Sponsor: Institute of Hematology & Blood Diseases Hospital, China

View on ClinicalTrials.gov

Summary

This is a clinical research study for people with relapsed or refractory T-cell acute lymphoblastic leukemia or T-cell lymphoma. The study will test a new treatment called "autologous nano CD5-CAR T cells". These are your own immune cells that have been changed in a lab to recognize and kill cancer cells. This study has two parts: Phase 1 to test the safety and best dose of the treatment, and Phase 2 to see how well it works. You may receive the study treatment if you meet all the eligibility criteria. The main things the study will look at are: how safe the treatment is, how many people's cancer goes away or gets better, and how long the effect lasts. Possible risks include fever, low blood pressure, and infection, which the study team will monitor closely.
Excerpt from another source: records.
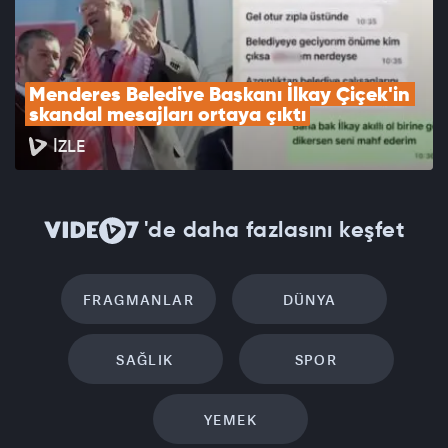
Menderes Belediye Başkanı İlkay Çiçek'in 
skandal mesajları ortaya çıktı
İZLE
'de daha fazlasını keşfet
FRAGMANLAR
DÜNYA
SAĞLIK
SPOR
YEMEK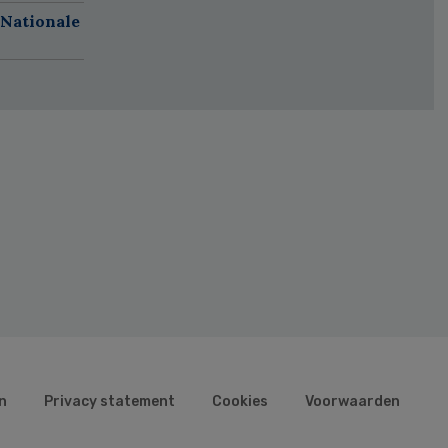
 Nationale
n
Privacy statement
Cookies
Voorwaarden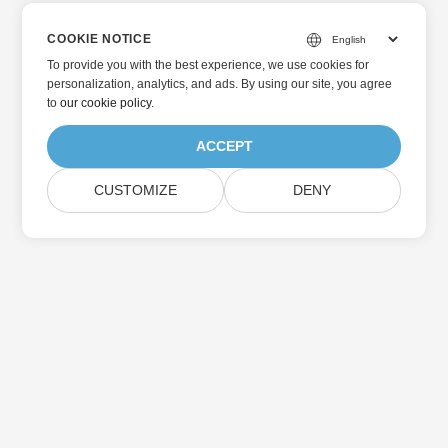
COOKIE NOTICE
To provide you with the best experience, we use cookies for
personalization, analytics, and ads. By using our site, you agree
to
our cookie policy
.
ACCEPT
CUSTOMIZE
DENY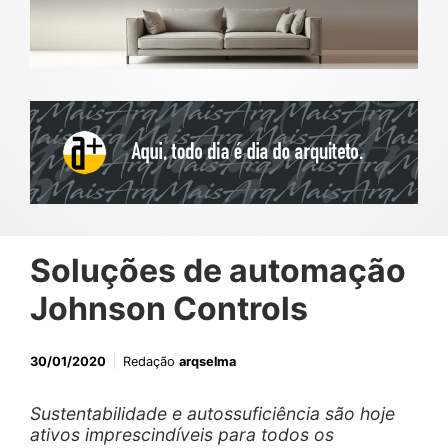
Soluções de automação
Johnson Controls
30/01/2020
Redação
arqselma
Sustentabilidade e autossuficiência são hoje
ativos imprescindíveis para todos os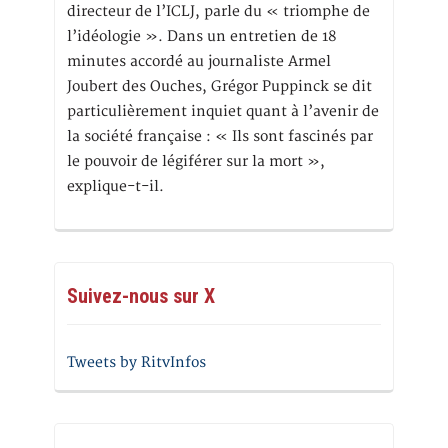
directeur de l’ICLJ, parle du « triomphe de
l’idéologie ». Dans un entretien de 18
minutes accordé au journaliste Armel
Joubert des Ouches, Grégor Puppinck se dit
particulièrement inquiet quant à l’avenir de
la société française : « Ils sont fascinés par
le pouvoir de légiférer sur la mort »,
explique-t-il.
Suivez-nous sur X
Tweets by RitvInfos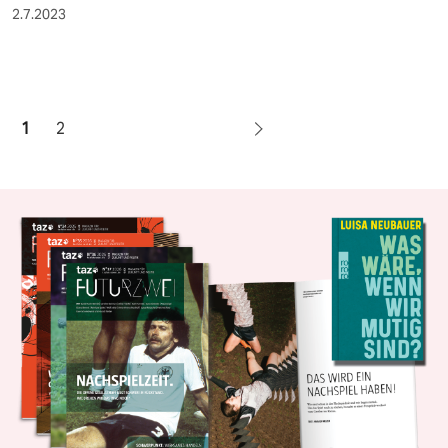
2.7.2023
1
2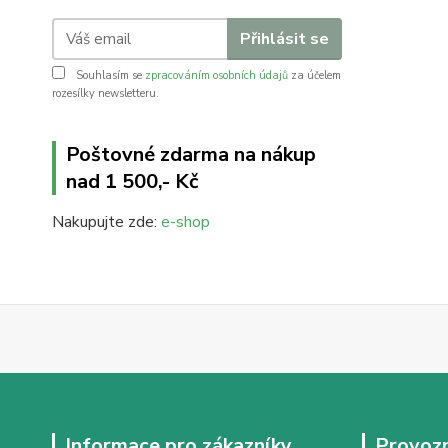
Přihlásit se
Souhlasím se
zpracováním osobních údajů
za účelem
rozesílky newsletteru.
Poštovné zdarma na nákup
nad 1 500,- Kč
Nakupujte zde:
e-shop
Informace pro zákazníky
Provozn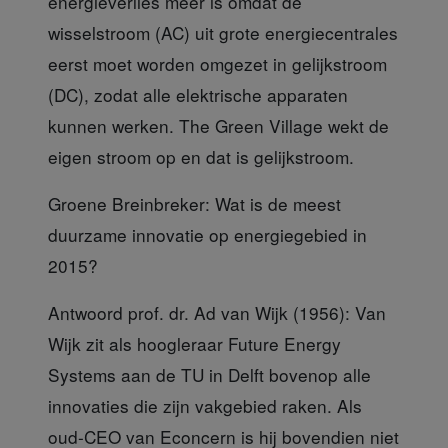
energieverlies meer is omdat de
wisselstroom (AC) uit grote energiecentrales
eerst moet worden omgezet in gelijkstroom
(DC), zodat alle elektrische apparaten
kunnen werken. The Green Village wekt de
eigen stroom op en dat is gelijkstroom.
Groene Breinbreker:
Wat is de meest
duurzame innovatie op energiegebied in
2015?
Antwoord prof. dr. Ad van Wijk (1956):
Van
Wijk zit als hoogleraar Future Energy
Systems aan de TU in Delft bovenop alle
innovaties die zijn vakgebied raken. Als
oud-CEO van Econcern is hij bovendien niet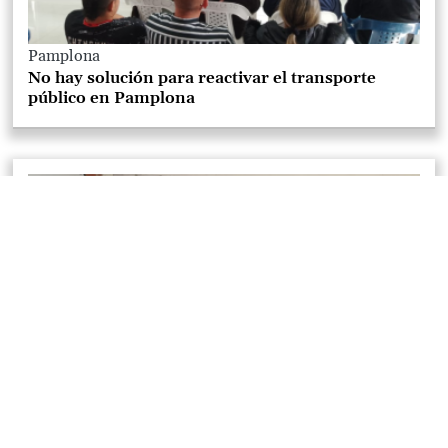
Pamplona
No hay solución para reactivar el transporte
público en Pamplona
Pamplona
Un nuevo espacio de aprendizaje en el Páramo de
Santurbán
Official title: A Multicenter, Open-Label, Non-Randomized, Single-Arm Phase 1/2 Study of Autologous Nano CD5-CAR T Cells for the Treatment of Relapsed/Refractory T-Cell Acute Lymphoblastic Leukemia/Lymphoma

Key Details

Gender

All

Age Range

3 Years - 70 Years

Study Type

INTERVENTIONAL

Enrollment

18

Start Date

2026-06-30

Completion Date

2027-12-31

Last Updated

2026-07-01

Healthy Volunteers

No

Interventions

BIOLOGICAL

Autologous nano CD5-CAR T Cells

Autologous CD5-targeted CAR-T cells engineered with a novel nano antibody-based chimeric antigen receptor. Patients receive lymphodepleting chemotherapy (fludarabine 30 mg/m²/day + cyclophosphamide 250 mg/m²/day for 3 days) followed by a single intravenous infusion of CAR-T cells. The study uses a dose-escalation design with two main dose levels: 1.0×10\^6 cells/kg and 2.0×10\^6 cells/kg, with a backup low dose of 0.5×10\^6 cells/kg for use in case of insufficient cell yield.